(Beginning of Exercise material)
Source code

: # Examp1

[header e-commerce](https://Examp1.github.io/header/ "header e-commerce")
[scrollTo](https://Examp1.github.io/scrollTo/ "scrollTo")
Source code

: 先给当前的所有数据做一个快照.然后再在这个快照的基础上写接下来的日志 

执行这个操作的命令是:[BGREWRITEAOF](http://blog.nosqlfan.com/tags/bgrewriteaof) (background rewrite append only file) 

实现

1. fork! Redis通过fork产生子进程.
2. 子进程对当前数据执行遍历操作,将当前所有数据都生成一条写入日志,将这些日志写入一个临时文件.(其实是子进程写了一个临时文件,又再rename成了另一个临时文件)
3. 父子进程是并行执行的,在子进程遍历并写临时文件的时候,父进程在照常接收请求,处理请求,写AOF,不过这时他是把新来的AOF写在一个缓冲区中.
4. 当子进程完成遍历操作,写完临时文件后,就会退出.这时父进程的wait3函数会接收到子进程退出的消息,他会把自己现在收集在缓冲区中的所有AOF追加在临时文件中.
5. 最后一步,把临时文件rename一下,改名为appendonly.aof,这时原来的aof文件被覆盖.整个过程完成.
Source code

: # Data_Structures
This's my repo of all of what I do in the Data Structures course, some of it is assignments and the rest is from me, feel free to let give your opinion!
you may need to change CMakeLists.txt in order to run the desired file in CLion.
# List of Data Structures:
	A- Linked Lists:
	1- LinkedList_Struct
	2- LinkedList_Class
(End of Exercise material)
▶ About this task:
Search the listing for "github" and copy each line holding it.

▶ Result:
[header e-commerce](https://Examp1.github.io/header/ "header e-commerce")
[scrollTo](https://Examp1.github.io/scrollTo/ "scrollTo")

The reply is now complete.